En parallèle, un appel à manifester le 17 novembre depuis une page Facebook, a fait écho après la fameuse pétition. Ce mouvement, lancé par deux chauffeurs routiers, incite au blocage sur l’ensemble du territoire et appelle chaque automobiliste à mettre son gilet jaune en guise de manifestation. Un site Internet blocage17novembre.com a été mis en place. Cet appel au blocage a été par ailleurs encouragé par des personnalités politiques telles que Marine Le Pen (Rassemblement National) et Nicolas Dupont-Aignan (Debout La France). L’événement a pris de l’ampleur dans le temps et les personnes rejoignant cette contestation ont été rapidement rebaptisés « les gilets jaunes » par les médias, reliant ce phénomène aux «bonnets rouges», mouvement contestataire apparu en Bretagne en 2013, contre l’écotaxe. Simultanément, les médias France Info et Le Figaro ont commandé un sondage réalisé par Odoxa-Dentsu Consulting où il en ressort que près de 8 français sur 10 sont favorables au blocage. Depuis, une centaine de groupes Facebook ont été créés, faisant appel au blocage.
Au-delà des citoyens et des associations, quelques fédérations professionnelles ont donné le ton. C’est le cas de la Fédération régionale des Travaux publics de Champagne-Ardenne qui a mené lundi 5 novembre des opérations escargots avec l’aide de plus d’une centaine de poids lourds et porte-engins des Travaux publics, contre la suppression du taux réduit sur le gazole non routier et plus généralement contre la hausse des prix du carburant.
Un sujet agrémenté d’Intox, de fake news…
De fausses informations circulent sur les réseaux sociaux et viennent perturber cet esprit de protestation.

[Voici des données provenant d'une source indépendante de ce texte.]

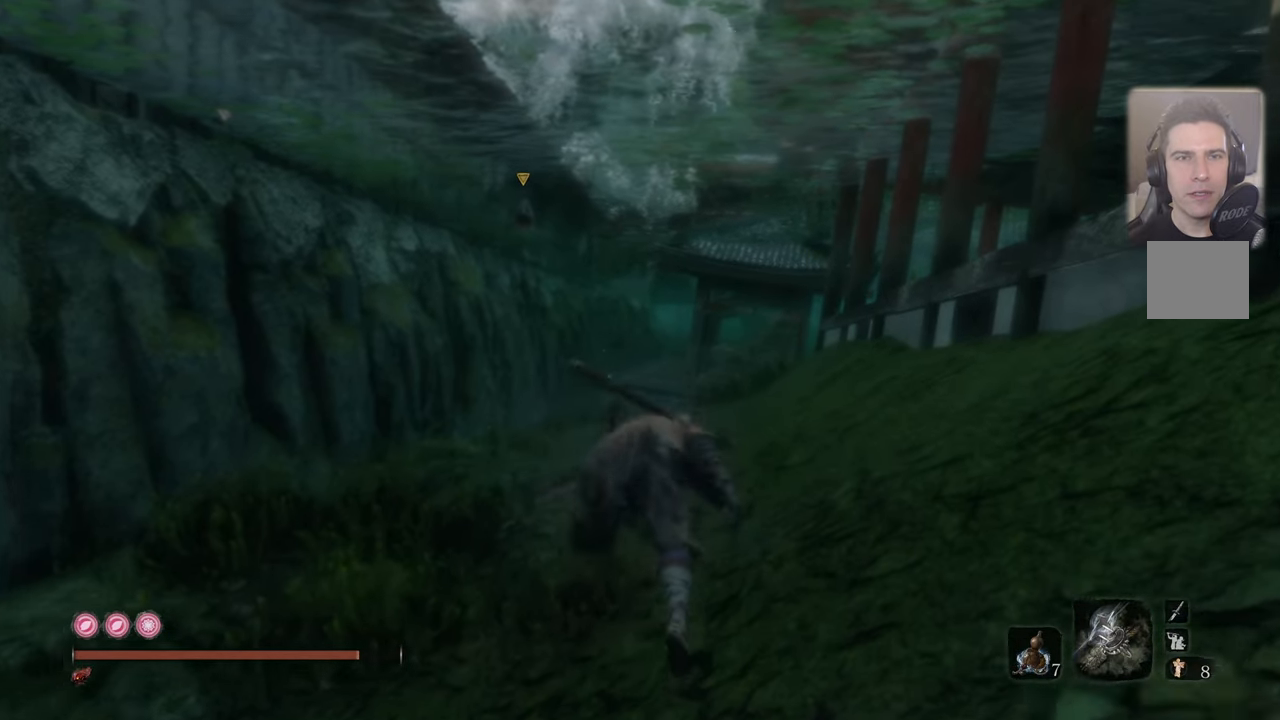
{"buttons": [], "left_stick": "up", "right_stick": "right", "events": [[483, "right_stick", "right"]]}
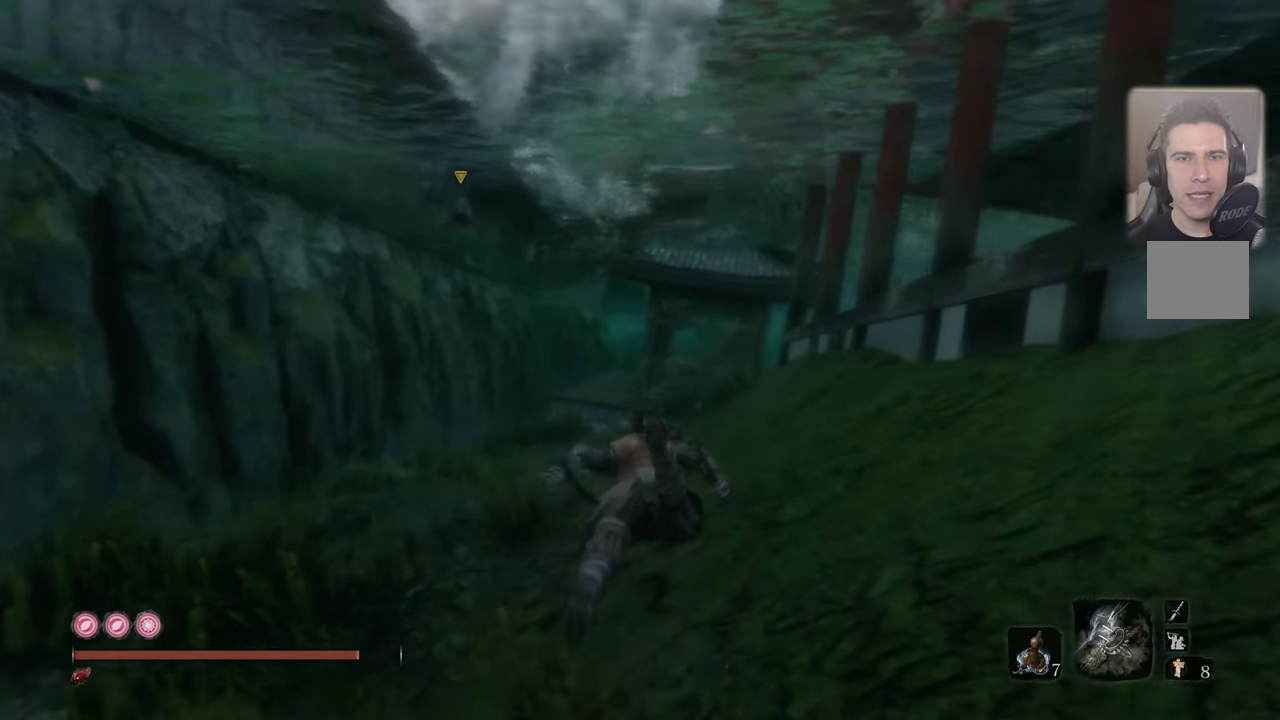
{"buttons": [], "left_stick": "up", "right_stick": "center", "events": [[283, "right_stick", "center"]]}
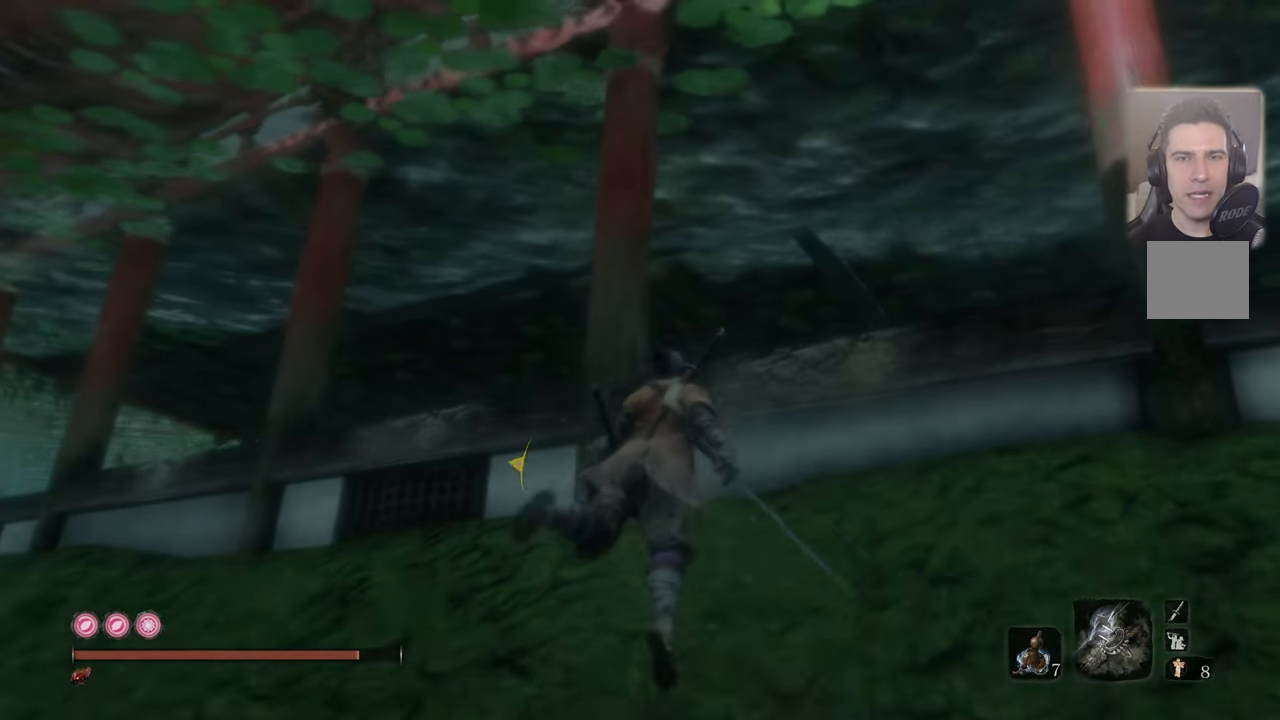
{"buttons": [], "left_stick": "up", "right_stick": "center", "events": [[333, "right_stick", "right"], [466, "right_stick", "center"]]}
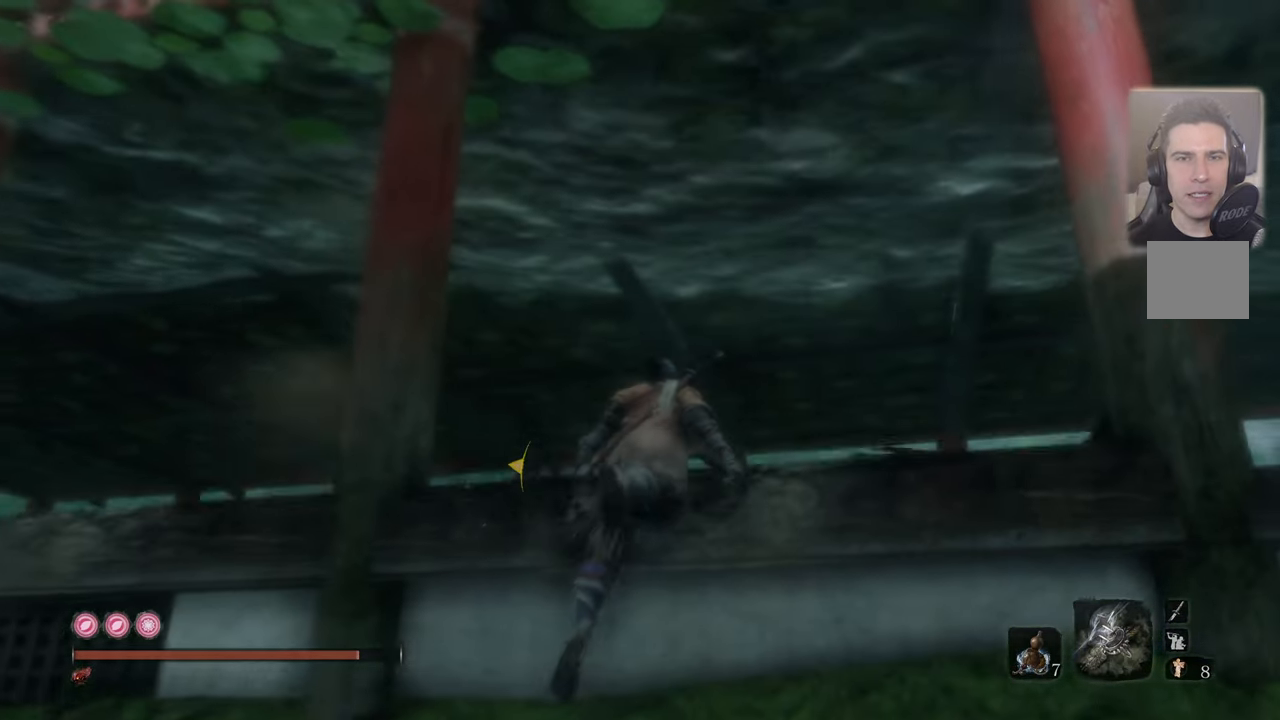
{"buttons": [], "left_stick": "up", "right_stick": "center", "events": [[200, "right_stick", "up"], [416, "right_stick", "center"]]}
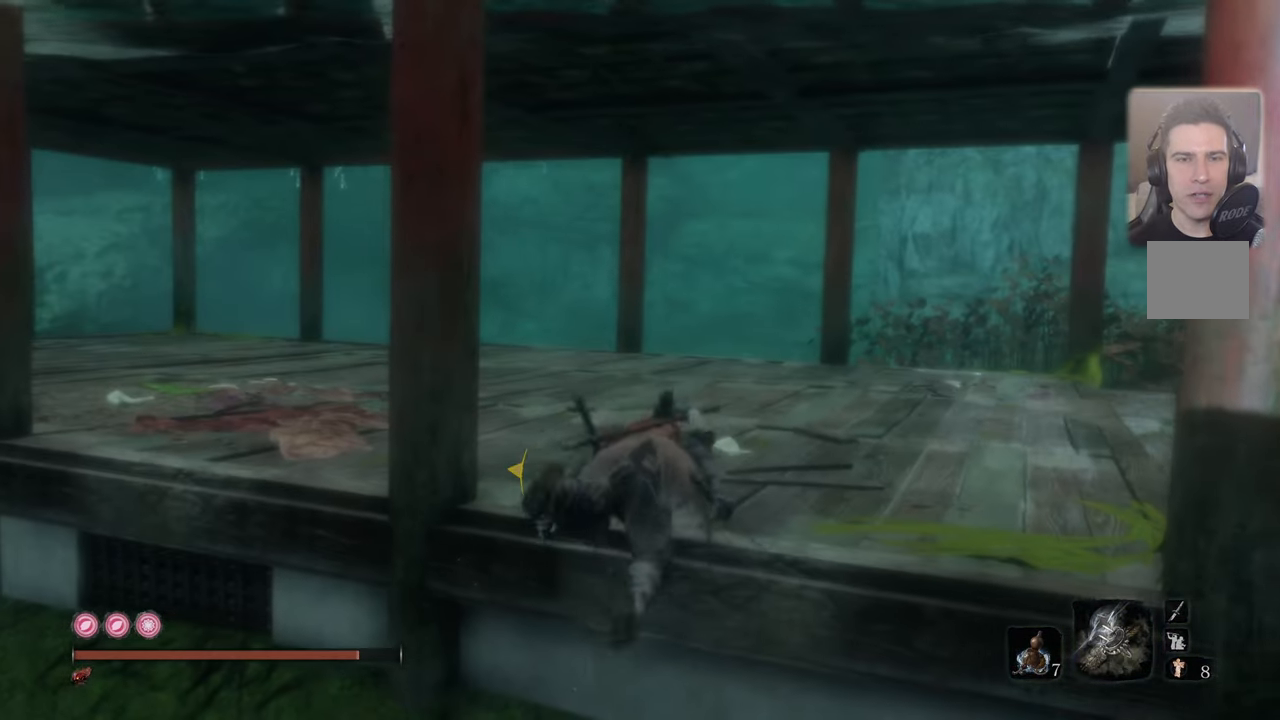
{"buttons": [], "left_stick": "center", "right_stick": "center", "events": [[16, "left_stick", "center"]]}
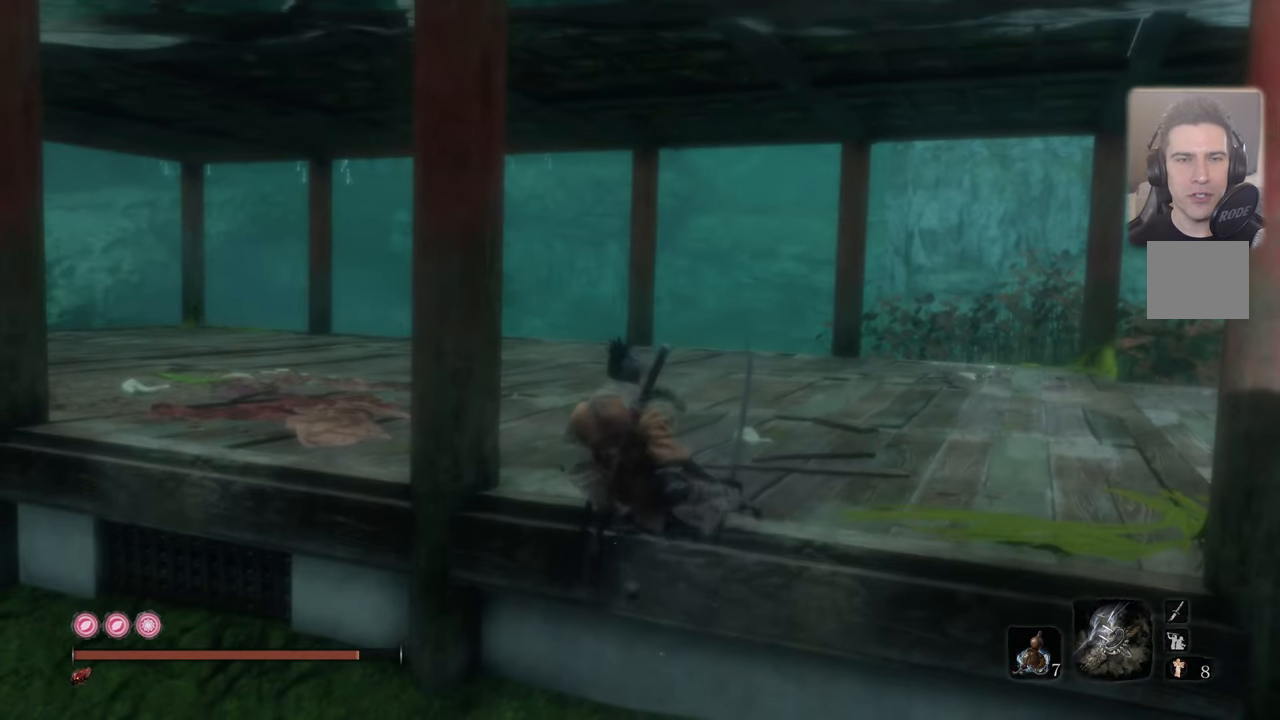
{"buttons": [], "left_stick": "center", "right_stick": "left", "events": [[33, "right_stick", "down"], [150, "right_stick", "center"], [450, "right_stick", "left"]]}
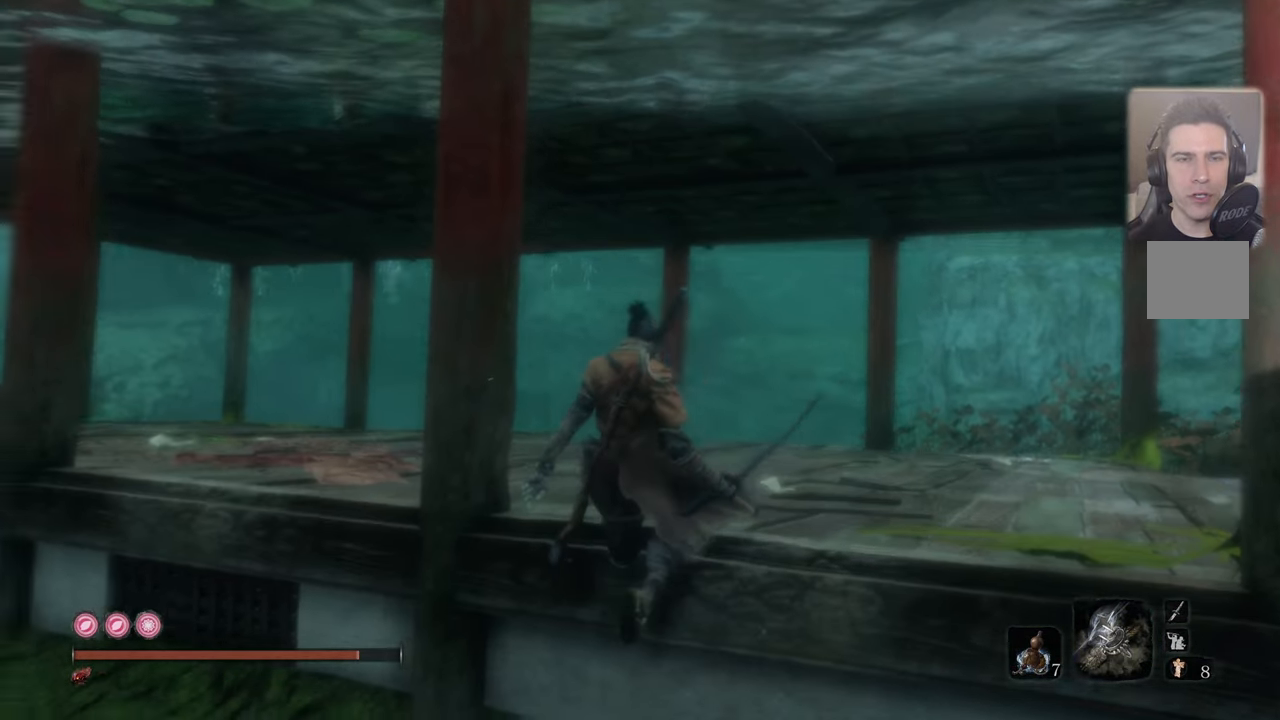
{"buttons": [], "left_stick": "center", "right_stick": "center", "events": [[83, "right_stick", "center"], [300, "right_stick", "left"], [416, "right_stick", "center"]]}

Certains sites d’information collectent ce qui est vrai ou faux dans cette guerre de l’information, comme le site Libération avec sa page Shecknews.fr. En voici des exemples : le fait de porter un gilet jaune est passible d’amende ou d’un supposé courrier d’Emmanuel Macron qui circulerait. Leclerc a malgré lui aussi fait l’objet d’une fausse information sur les réseaux sociaux, avec une information visuelle qui aurait été détournée, sur l’image d’une station Leclerc proposant du gazole et du sans-plomb, mais aussi du «détaxé» à l’usage des marins professionnels. Enfin, le mouvement du 17 novembre suscite beaucoup d’interrogations sur les personnes qui l’ont initié. On remarque l’attaque informationnelle sur la présence d’une extrême droite ou de «fachos».
Les différentes réactions et la guerre de l’information
La guerre de l’information s’installe dans le paysage. Les réactions du gouvernement sont nombreuses et diverses : réponses officielles, médias TV, radio et presse ainsi que sur les réseaux sociaux, notamment via Twitter. Le camp gouvernemental réagit au fur et à mesure que la colère se médiatise. Et en même temps, il propose des gestes afin de calmer le jeu, tout en « assumant parfaitement la hausse des taxes » selon les mots du président Macron dans un entretien du 5 novembre. Un des gestes qui a résonné dans les médias, c’est la volonté de généraliser l’expérience déjà mise en place par la région Hauts-de-France avec le chèque-carburant, pour les français qui se déplacent à plus de 30 km, entre leur domicile et leur travail.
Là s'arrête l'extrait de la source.